LUWUK — Peredaran narkotika di Kabupaten Banggai kembali mengusik rasa aman masyarakat. Kali ini, seorang perempuan yang berstatus Aparatur Sipil Negara (ASN) berinisial IR alias SI (49) diduga terlibat dalam peredaran sabu-sabu di Kota Luwuk.
IR tidak ditangkap sendirian. Polisi turut mengamankan BR (36) dalam penggerebekan di sebuah rumah di Jalan P. Nias, Kecamatan Luwuk Selatan, Jumat (28/8/2026) sekitar pukul 17.00 Wita. Keduanya kini harus berhadapan dengan proses hukum setelah polisi menemukan 32 bungkus diduga sabu-sabu dengan berat total 38,18 gram.

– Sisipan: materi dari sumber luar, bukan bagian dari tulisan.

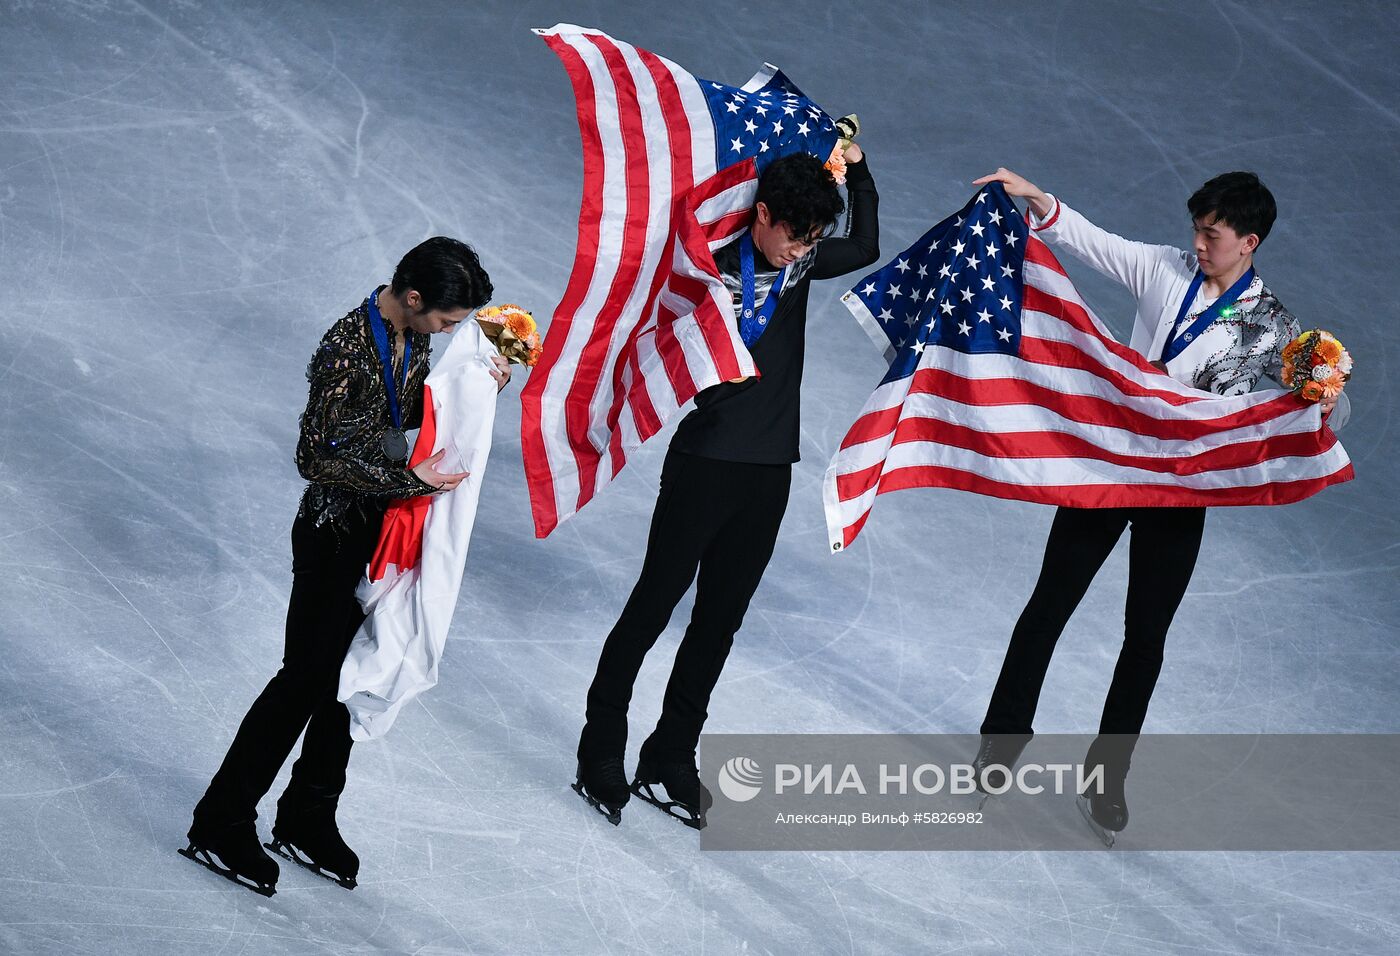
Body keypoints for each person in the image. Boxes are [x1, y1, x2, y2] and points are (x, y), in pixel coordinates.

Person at [968, 168, 1350, 845]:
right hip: (1111, 467)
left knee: (1145, 638)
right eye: (1197, 230)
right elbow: (1092, 240)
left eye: (1213, 234)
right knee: (1048, 604)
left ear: (1249, 241)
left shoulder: (1271, 326)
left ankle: (1106, 777)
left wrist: (1328, 389)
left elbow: (1326, 407)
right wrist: (1038, 198)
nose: (1198, 244)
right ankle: (1000, 744)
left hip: (1181, 491)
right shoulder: (1163, 269)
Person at [182, 237, 510, 895]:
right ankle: (220, 819)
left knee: (352, 673)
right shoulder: (345, 348)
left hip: (380, 525)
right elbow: (315, 456)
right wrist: (409, 476)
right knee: (304, 679)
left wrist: (479, 382)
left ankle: (308, 812)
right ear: (414, 298)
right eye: (447, 321)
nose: (448, 331)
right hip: (333, 531)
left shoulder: (407, 336)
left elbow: (400, 408)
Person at [572, 143, 880, 829]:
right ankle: (601, 745)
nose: (801, 253)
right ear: (762, 215)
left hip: (769, 475)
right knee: (653, 607)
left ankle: (671, 755)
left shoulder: (796, 270)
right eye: (793, 237)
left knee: (718, 625)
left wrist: (858, 169)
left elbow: (863, 245)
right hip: (705, 465)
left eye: (811, 242)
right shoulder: (706, 270)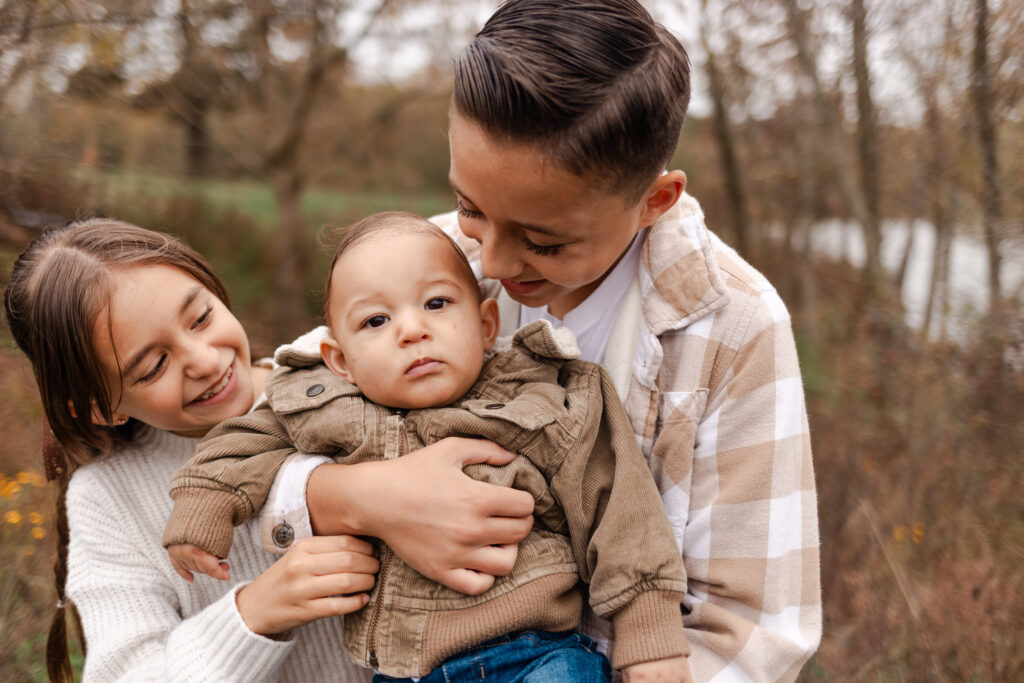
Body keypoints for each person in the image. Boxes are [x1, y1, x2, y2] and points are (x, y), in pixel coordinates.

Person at [264, 1, 822, 681]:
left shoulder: (736, 328)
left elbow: (751, 630)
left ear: (656, 200)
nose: (490, 264)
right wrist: (356, 495)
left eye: (544, 241)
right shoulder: (427, 263)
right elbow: (276, 405)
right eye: (470, 205)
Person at [163, 212, 690, 682]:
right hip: (403, 669)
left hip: (535, 655)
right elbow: (242, 444)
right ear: (339, 359)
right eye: (376, 321)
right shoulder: (318, 403)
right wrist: (205, 503)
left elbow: (619, 508)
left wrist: (649, 638)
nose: (412, 330)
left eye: (437, 304)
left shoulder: (545, 397)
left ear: (486, 326)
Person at [3, 219, 533, 682]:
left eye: (200, 317)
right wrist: (256, 612)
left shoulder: (353, 368)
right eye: (153, 366)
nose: (205, 360)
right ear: (100, 407)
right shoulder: (108, 499)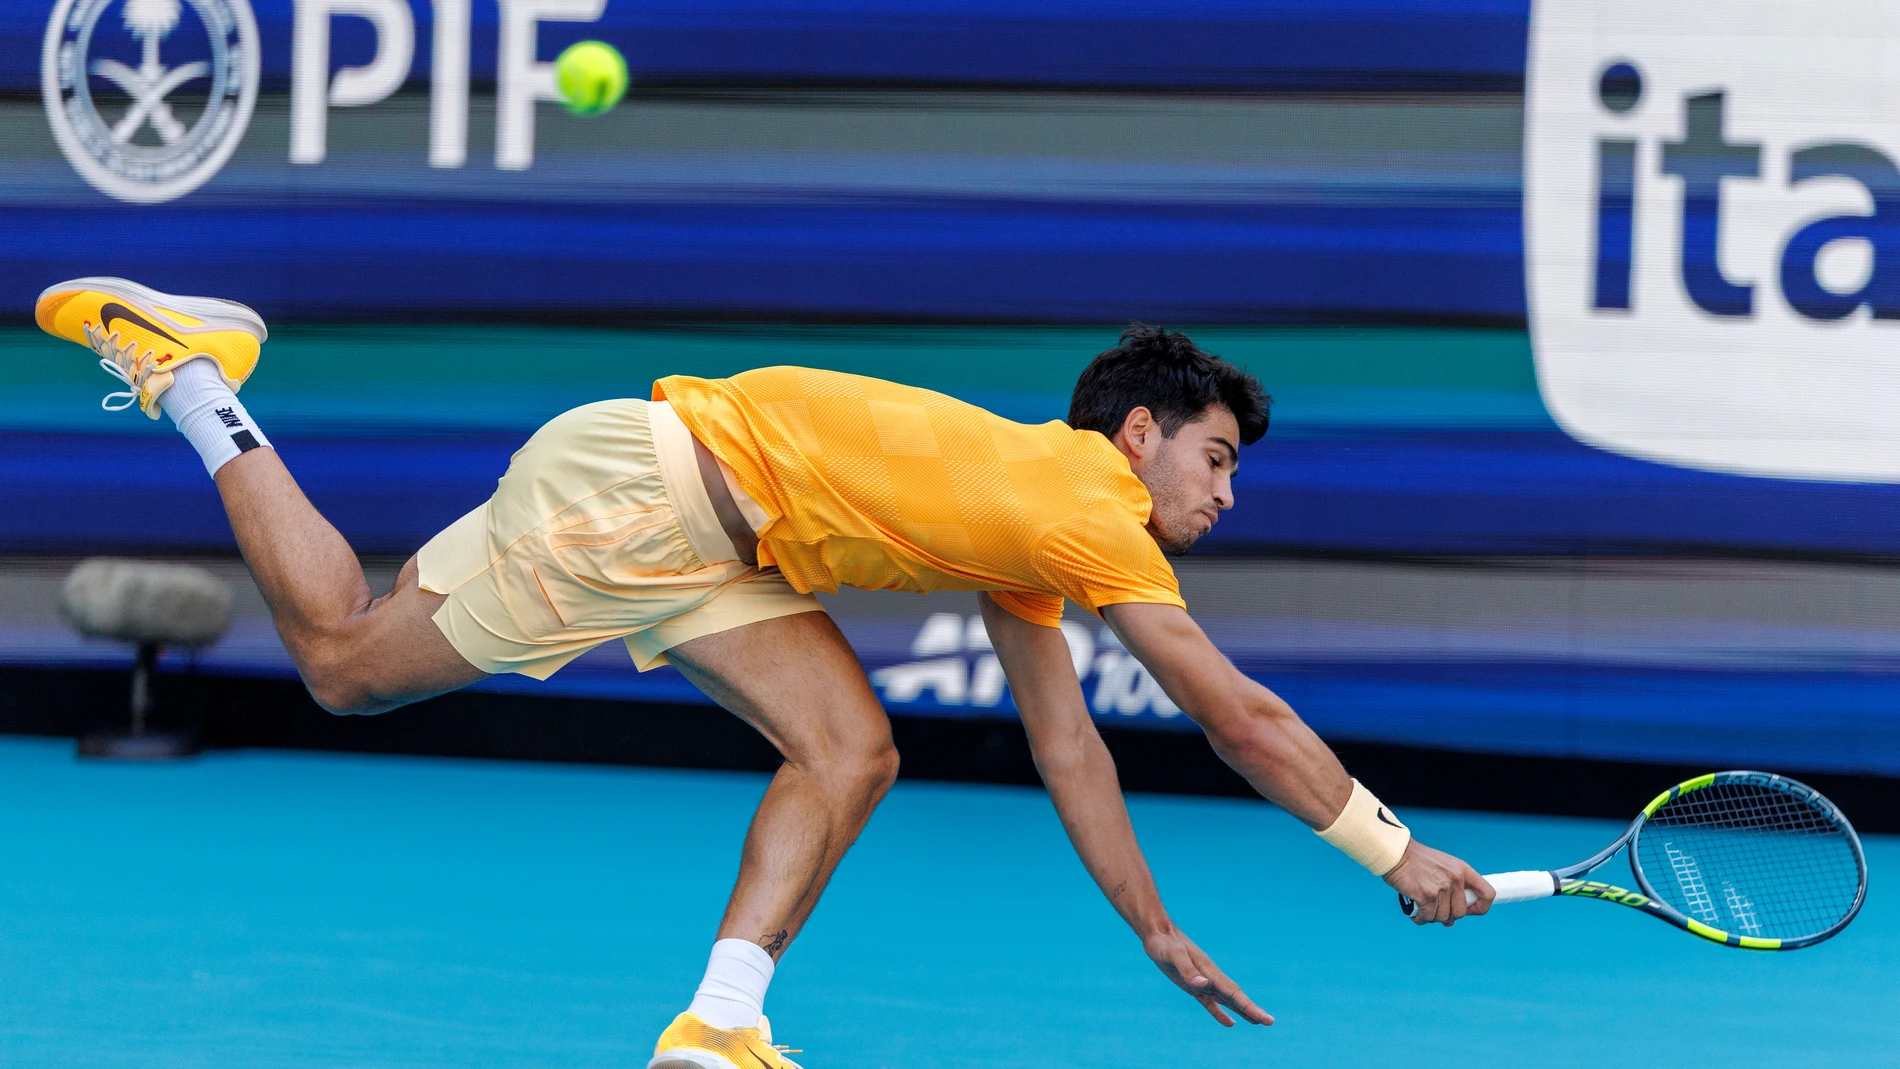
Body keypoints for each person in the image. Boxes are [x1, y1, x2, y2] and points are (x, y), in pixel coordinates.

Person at [36, 277, 1494, 1069]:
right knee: (345, 662)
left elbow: (1072, 748)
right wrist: (1392, 849)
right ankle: (195, 379)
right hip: (646, 503)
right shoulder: (1087, 513)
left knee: (853, 749)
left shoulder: (1041, 521)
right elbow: (1237, 718)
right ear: (1138, 438)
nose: (1226, 494)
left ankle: (717, 1025)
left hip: (701, 528)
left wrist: (1154, 929)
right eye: (1217, 458)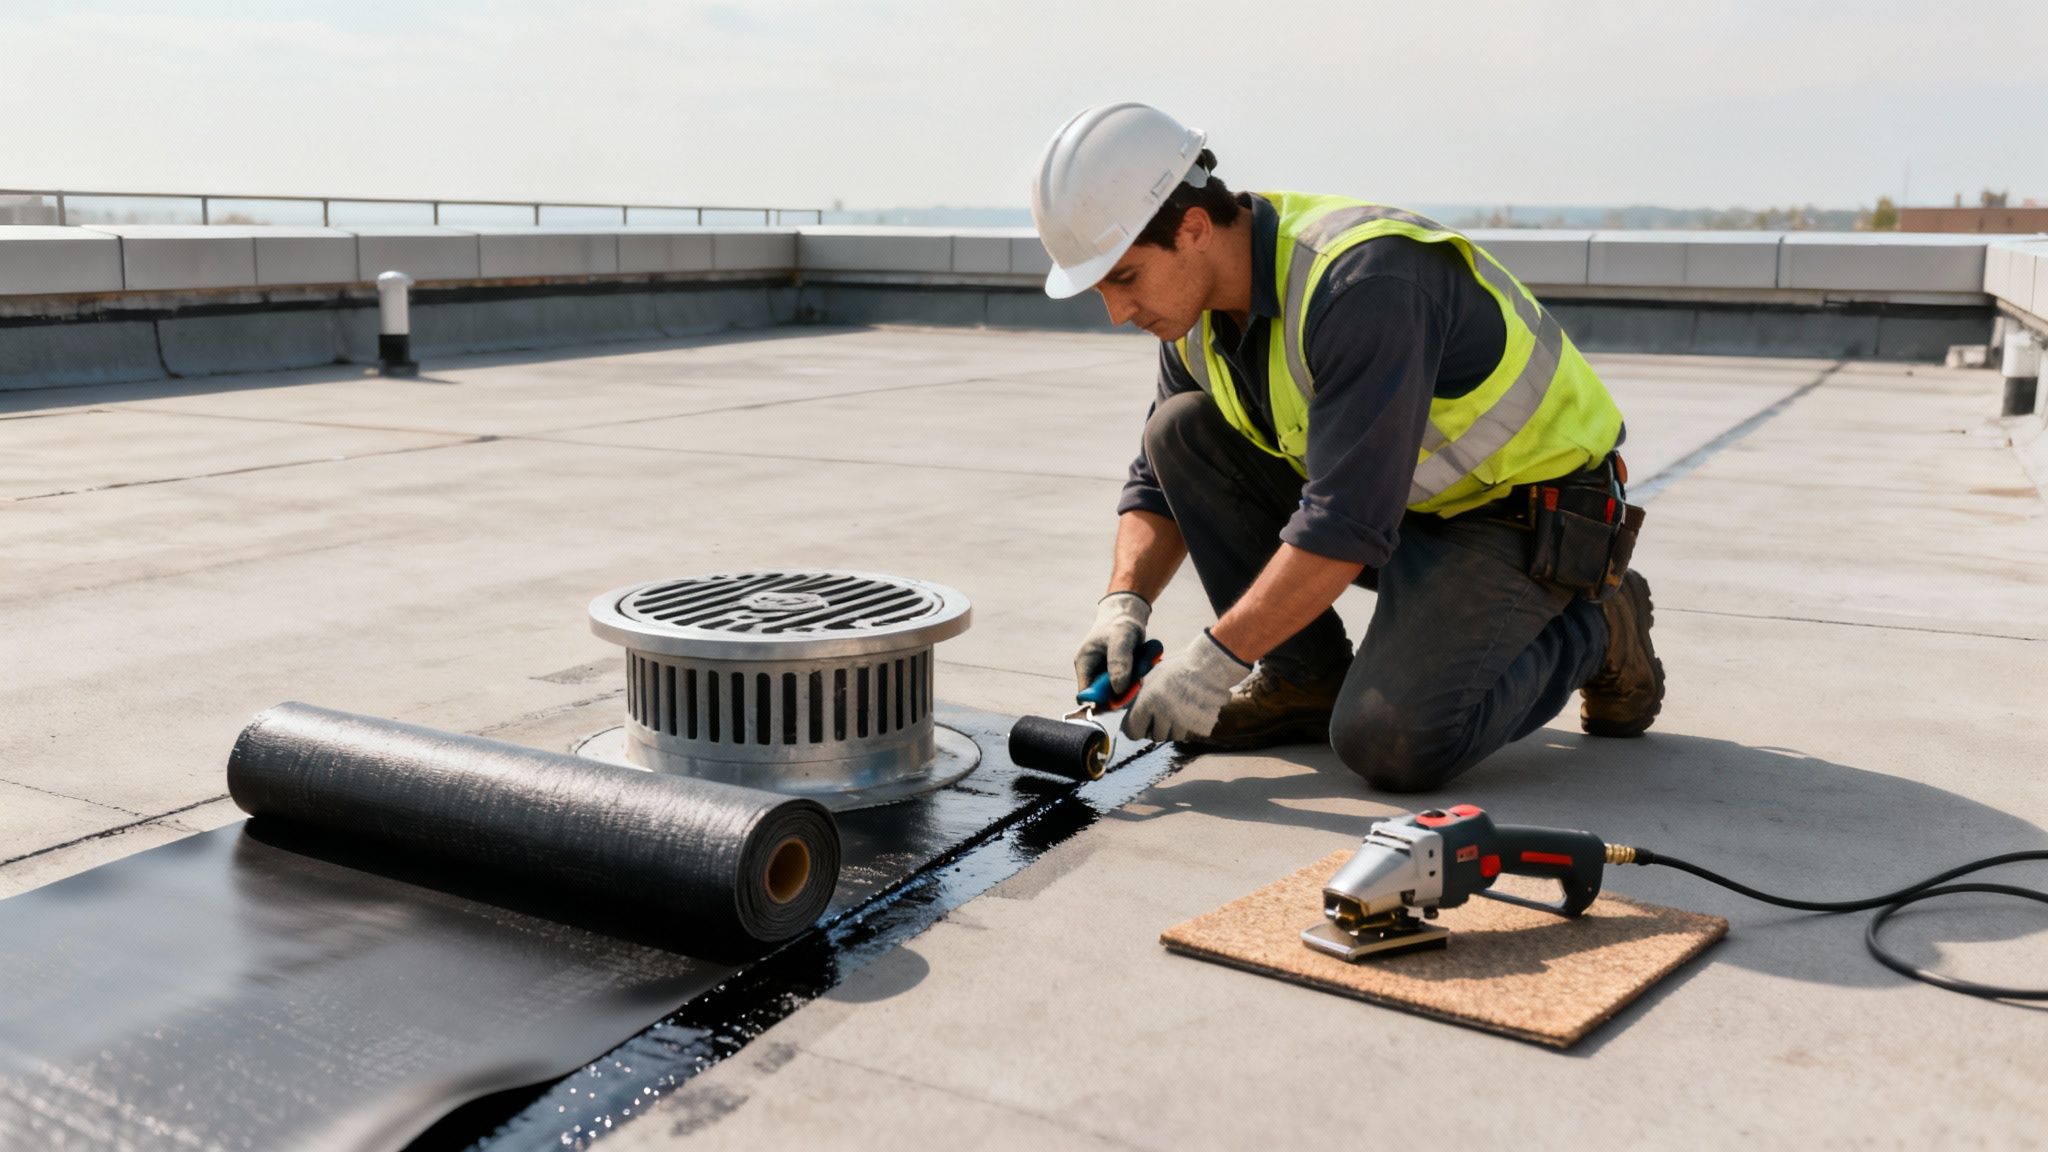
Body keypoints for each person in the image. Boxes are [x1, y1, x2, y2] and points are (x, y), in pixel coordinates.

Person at [1031, 103, 1663, 794]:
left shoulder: (1363, 282)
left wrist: (1217, 660)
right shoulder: (1195, 312)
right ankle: (1305, 680)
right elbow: (1157, 482)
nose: (1117, 312)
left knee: (1390, 742)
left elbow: (1343, 525)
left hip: (1526, 521)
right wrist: (1123, 604)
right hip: (1402, 513)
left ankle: (1598, 623)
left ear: (1193, 228)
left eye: (1124, 279)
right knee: (1178, 429)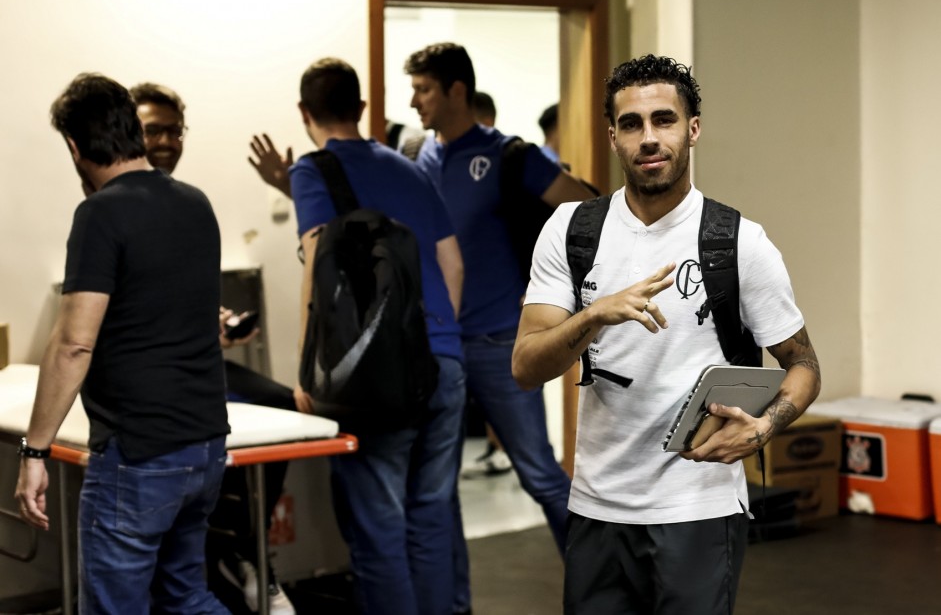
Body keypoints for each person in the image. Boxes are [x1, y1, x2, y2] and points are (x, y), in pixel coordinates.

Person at [511, 54, 822, 614]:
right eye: (632, 124)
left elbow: (804, 366)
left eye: (664, 120)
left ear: (692, 129)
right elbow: (526, 367)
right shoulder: (571, 230)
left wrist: (761, 429)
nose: (649, 137)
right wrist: (591, 316)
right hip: (597, 507)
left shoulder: (738, 242)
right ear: (613, 137)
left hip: (697, 508)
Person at [15, 73, 230, 614]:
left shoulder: (100, 213)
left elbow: (73, 345)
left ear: (73, 146)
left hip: (140, 454)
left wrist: (34, 450)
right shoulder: (195, 203)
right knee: (186, 597)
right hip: (204, 445)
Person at [403, 42, 594, 613]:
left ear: (456, 91)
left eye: (424, 89)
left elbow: (587, 207)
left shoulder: (509, 155)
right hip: (437, 347)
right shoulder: (417, 156)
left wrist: (554, 292)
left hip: (496, 341)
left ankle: (601, 590)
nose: (415, 100)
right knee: (439, 496)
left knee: (539, 474)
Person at [289, 57, 466, 615]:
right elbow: (452, 263)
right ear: (362, 108)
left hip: (375, 377)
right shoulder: (409, 167)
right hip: (444, 362)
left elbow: (318, 260)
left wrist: (307, 367)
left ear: (303, 113)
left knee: (379, 525)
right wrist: (435, 337)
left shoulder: (312, 170)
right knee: (432, 515)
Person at [129, 82, 297, 615]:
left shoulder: (186, 206)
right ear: (128, 132)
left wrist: (221, 322)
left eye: (174, 130)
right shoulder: (114, 207)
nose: (166, 141)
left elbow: (189, 295)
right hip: (151, 378)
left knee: (289, 406)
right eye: (153, 129)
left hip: (198, 364)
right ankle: (227, 553)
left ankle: (243, 552)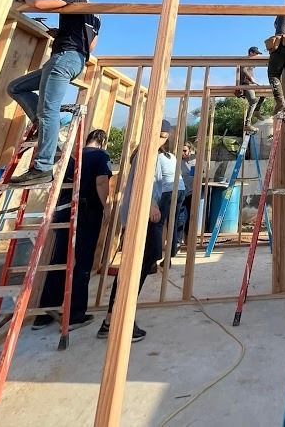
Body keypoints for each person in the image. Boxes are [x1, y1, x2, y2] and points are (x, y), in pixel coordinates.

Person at [8, 0, 101, 186]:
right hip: (77, 62)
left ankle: (43, 167)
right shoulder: (96, 15)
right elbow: (91, 45)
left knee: (48, 111)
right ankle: (45, 131)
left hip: (63, 59)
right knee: (16, 88)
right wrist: (61, 33)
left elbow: (40, 4)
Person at [97, 122, 171, 343]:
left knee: (144, 261)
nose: (163, 139)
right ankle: (119, 318)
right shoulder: (145, 154)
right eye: (161, 134)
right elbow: (142, 181)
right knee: (134, 267)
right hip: (140, 215)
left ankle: (112, 318)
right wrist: (151, 204)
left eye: (165, 136)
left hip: (140, 214)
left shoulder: (149, 153)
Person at [32, 129, 112, 331]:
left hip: (64, 211)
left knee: (59, 260)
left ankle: (44, 314)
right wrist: (107, 207)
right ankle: (75, 315)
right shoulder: (100, 156)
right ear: (102, 142)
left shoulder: (72, 156)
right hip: (86, 213)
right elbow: (101, 181)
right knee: (82, 262)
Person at [156, 122, 185, 264]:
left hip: (168, 191)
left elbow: (156, 178)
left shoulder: (157, 157)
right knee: (172, 222)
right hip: (180, 189)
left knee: (158, 224)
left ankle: (154, 257)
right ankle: (170, 256)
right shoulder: (172, 156)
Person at [238, 46, 265, 125]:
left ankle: (256, 111)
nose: (257, 56)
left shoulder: (251, 61)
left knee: (263, 93)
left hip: (251, 84)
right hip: (246, 84)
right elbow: (243, 69)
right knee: (253, 101)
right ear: (251, 53)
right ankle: (247, 123)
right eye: (256, 54)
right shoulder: (246, 60)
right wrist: (251, 78)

Kasat Narkoba Polresta Banggai, AKP Hasanuddin Hamid, SH., MH, membenarkan penangkapan tersebut, Senin (31/8/2026). “Kedua pelaku tersebut ditangkap karena diduga telah melakukan penyalahgunaan narkotika jenis sabu-sabu,” kata Hamid.
Penangkapan itu bermula ketika polisi menerima informasi mengenai seorang pria dan perempuan yang diduga sedang terlibat dalam aktivitas narkotika di sebuah rumah di Jalan P. Nias. Menindaklanjuti informasi tersebut, anggota Satuan Reserse Narkoba Polresta Banggai langsung bergerak menuju lokasi. Polisi kemudian menangkap IR dan BR di rumah milik BR.
Penggeledahan dilakukan. Hasilnya membuat dugaan aktivitas peredaran narkotika tersebut semakin serius. Di atas kasur, polisi menemukan 30 bungkus plastik bening berisi kristal yang diduga sabu-sabu. Dua bungkus lainnya ditemukan di dalam lemari. Tak berhenti di situ. Polisi juga menyita sejumlah barang yang diduga berkaitan dengan aktivitas narkotika, yakni alat isap sabu, satu dos kaca pireks, dua bungkus plastik kosong, timbangan digital, korek gas, serta tiga unit telepon seluler. “Total ada 32 bungkus sabu seberat 38,18 gram sabu berhasil kami amankan,” ujar Hamid.
Dari pemeriksaan awal, polisi menduga sabu tersebut tidak hanya untuk konsumsi pribadi. Hamid menyebut, IR dan BR diduga telah menghubungi seseorang di Kecamatan Pagimana untuk memesan sabu pada Rabu (26/8/2026) sekitar pukul 13.00 Wita. Narkotika tersebut diduga akan diedarkan kembali di wilayah Luwuk.
IR dan BR disebut polisi merupakan residivis kasus narkotika. Keduanya disebut belum lama keluar setelah menjalani pembinaan di lembaga pemasyarakatan. Namun, setelah kembali ke tengah masyarakat, keduanya kini kembali berhadapan dengan perkara narkotika. Status IR sebagai ASN juga menjadi perhatian dalam kasus tersebut. Kendati demikian, dugaan keterlibatannya dalam tindak pidana narkotika tetap harus dibuktikan melalui proses hukum dan putusan pengadilan yang berkekuatan hukum tetap.
Saat ini, IR dan BR telah ditahan di Mapolresta Banggai untuk menjalani proses hukum lebih lanjut. Keduanya dijerat dengan Undang-Undang Nomor 35 Tahun 2009 tentang Narkotika serta ketentuan pidana yang disebutkan kepolisian dalam Undang-Undang Nomor 1 Tahun 2026 tentang Penyesuaian Pidana.